Problem to solve ▸ Please output everything from the start of the listing down to and including the line containing "kaže Tarik." as a JSON list of strings, one string per line, with blank lines left out.

:::::

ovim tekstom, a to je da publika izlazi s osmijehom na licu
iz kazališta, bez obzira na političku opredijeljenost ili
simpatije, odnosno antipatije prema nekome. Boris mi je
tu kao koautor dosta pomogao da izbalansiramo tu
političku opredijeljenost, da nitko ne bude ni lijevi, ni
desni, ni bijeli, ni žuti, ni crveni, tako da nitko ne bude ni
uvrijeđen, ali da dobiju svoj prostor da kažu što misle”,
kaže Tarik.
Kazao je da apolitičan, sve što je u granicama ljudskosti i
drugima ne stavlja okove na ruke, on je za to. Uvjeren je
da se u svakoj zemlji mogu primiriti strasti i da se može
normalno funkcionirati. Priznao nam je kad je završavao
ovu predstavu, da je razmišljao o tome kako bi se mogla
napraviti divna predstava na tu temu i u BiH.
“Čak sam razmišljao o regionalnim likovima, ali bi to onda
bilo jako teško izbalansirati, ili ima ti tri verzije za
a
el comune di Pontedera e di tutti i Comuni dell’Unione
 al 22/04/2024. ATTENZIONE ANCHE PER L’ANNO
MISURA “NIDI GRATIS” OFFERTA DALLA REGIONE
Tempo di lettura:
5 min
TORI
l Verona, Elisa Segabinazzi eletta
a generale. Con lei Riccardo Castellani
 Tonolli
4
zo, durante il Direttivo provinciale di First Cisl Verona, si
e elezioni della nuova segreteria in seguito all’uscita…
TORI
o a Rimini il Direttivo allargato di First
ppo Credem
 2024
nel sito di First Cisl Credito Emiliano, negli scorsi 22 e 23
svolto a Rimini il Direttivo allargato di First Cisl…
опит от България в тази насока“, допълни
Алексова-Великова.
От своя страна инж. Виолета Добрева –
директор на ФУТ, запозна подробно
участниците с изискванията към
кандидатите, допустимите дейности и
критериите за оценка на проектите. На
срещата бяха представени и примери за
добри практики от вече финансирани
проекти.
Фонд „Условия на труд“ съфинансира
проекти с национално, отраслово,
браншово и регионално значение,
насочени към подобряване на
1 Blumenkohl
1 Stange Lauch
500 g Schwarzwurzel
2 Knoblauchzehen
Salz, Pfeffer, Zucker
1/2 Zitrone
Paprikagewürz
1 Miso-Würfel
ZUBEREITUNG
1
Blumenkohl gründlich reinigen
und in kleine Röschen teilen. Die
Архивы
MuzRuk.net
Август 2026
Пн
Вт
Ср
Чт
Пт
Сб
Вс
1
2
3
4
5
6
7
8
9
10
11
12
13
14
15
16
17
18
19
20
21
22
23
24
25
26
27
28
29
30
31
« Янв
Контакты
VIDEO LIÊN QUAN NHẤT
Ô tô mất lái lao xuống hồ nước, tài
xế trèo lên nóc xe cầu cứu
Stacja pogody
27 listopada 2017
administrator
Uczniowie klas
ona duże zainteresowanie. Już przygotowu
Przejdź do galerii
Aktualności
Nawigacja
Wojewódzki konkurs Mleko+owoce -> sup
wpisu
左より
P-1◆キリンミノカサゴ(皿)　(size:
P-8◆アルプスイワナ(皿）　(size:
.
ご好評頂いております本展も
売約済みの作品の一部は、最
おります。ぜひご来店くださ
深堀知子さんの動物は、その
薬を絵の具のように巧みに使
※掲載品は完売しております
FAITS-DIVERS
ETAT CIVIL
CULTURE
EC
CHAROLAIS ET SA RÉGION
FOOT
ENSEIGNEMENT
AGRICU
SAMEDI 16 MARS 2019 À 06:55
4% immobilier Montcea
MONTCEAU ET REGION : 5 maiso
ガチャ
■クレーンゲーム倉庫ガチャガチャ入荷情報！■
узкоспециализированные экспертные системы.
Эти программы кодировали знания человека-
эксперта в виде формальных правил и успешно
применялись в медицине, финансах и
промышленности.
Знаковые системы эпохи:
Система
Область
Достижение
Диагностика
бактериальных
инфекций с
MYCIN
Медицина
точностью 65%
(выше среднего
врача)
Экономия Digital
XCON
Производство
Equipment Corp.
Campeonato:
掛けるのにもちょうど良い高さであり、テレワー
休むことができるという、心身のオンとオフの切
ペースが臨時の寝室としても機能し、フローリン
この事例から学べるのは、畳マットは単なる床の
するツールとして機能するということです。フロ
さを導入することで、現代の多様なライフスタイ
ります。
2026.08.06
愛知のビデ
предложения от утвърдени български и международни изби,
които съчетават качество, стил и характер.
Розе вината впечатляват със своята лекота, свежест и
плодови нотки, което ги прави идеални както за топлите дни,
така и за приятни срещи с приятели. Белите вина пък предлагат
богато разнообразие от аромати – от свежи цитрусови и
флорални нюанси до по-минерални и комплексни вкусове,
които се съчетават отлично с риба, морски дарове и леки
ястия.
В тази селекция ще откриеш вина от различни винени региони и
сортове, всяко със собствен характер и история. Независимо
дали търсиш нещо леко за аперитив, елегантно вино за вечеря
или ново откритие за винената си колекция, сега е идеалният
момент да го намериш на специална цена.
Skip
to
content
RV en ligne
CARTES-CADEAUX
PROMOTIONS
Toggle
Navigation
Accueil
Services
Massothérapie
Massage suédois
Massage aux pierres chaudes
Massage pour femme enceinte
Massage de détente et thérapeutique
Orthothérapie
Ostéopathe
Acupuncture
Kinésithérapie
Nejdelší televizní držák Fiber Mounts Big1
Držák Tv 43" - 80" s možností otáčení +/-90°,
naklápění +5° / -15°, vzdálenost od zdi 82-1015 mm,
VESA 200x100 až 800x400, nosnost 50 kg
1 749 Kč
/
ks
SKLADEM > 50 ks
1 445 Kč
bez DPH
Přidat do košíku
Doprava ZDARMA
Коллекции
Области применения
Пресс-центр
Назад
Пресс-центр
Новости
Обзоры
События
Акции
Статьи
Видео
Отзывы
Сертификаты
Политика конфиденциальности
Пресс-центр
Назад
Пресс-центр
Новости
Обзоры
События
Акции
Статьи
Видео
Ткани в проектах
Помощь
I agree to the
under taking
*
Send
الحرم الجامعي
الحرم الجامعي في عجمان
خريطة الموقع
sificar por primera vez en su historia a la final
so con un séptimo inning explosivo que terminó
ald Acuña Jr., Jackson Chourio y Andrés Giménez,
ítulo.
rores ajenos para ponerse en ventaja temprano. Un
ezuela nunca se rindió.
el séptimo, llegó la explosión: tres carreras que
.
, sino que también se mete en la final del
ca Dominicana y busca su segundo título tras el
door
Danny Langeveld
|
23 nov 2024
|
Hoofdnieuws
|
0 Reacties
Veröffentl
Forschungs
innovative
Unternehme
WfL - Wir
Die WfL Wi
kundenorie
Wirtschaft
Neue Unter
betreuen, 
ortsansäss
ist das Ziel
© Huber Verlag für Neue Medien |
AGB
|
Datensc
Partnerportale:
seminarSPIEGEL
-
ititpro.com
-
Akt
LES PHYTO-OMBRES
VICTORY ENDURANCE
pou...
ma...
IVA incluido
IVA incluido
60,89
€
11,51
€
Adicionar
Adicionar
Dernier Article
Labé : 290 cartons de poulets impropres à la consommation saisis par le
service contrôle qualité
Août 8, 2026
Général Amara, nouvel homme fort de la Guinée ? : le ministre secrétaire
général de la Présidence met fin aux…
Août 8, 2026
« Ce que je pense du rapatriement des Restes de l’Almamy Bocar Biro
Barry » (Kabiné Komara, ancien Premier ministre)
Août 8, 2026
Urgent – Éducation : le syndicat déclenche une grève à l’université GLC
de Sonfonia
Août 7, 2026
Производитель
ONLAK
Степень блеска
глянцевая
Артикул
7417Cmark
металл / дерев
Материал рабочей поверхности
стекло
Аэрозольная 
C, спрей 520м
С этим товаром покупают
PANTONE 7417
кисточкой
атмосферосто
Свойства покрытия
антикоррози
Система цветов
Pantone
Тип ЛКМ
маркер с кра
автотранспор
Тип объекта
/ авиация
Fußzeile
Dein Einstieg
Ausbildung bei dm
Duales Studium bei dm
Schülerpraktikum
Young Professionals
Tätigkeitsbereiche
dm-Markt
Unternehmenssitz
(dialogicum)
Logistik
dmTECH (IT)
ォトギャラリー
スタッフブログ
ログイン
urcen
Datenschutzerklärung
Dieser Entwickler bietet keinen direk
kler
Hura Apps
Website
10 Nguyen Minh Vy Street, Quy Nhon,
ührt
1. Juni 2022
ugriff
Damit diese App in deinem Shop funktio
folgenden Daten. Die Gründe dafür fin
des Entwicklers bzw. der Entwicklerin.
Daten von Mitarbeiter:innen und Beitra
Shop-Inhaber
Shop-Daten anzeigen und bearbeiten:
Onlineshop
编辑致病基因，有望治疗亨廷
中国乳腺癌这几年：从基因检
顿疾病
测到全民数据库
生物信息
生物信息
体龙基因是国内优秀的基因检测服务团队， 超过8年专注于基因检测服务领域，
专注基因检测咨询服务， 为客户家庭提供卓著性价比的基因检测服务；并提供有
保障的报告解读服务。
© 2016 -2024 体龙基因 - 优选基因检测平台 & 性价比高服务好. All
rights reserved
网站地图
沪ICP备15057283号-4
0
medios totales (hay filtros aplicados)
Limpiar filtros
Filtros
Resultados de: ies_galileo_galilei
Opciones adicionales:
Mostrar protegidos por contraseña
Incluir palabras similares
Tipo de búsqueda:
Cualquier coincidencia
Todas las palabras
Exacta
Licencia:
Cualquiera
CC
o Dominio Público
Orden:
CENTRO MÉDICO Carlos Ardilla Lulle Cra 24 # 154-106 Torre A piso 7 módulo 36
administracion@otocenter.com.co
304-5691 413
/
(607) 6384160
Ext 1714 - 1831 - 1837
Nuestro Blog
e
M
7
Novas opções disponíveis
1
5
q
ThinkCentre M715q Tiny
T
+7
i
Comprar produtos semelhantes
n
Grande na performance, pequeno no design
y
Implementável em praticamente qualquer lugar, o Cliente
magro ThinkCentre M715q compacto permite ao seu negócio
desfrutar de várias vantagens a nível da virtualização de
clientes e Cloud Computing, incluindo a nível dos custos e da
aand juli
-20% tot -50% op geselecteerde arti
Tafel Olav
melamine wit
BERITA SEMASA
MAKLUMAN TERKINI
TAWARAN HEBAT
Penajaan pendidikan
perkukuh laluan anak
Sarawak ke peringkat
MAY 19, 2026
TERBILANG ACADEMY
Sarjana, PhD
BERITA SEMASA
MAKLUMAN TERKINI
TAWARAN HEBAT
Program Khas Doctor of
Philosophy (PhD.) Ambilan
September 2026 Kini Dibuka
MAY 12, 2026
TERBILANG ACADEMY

:::::

Task output ▸
[
  "ovim tekstom, a to je da publika izlazi s osmijehom na licu",
  "iz kazališta, bez obzira na političku opredijeljenost ili",
  "simpatije, odnosno antipatije prema nekome. Boris mi je",
  "tu kao koautor dosta pomogao da izbalansiramo tu",
  "političku opredijeljenost, da nitko ne bude ni lijevi, ni",
  "desni, ni bijeli, ni žuti, ni crveni, tako da nitko ne bude ni",
  "uvrijeđen, ali da dobiju svoj prostor da kažu što misle”,",
  "kaže Tarik."
]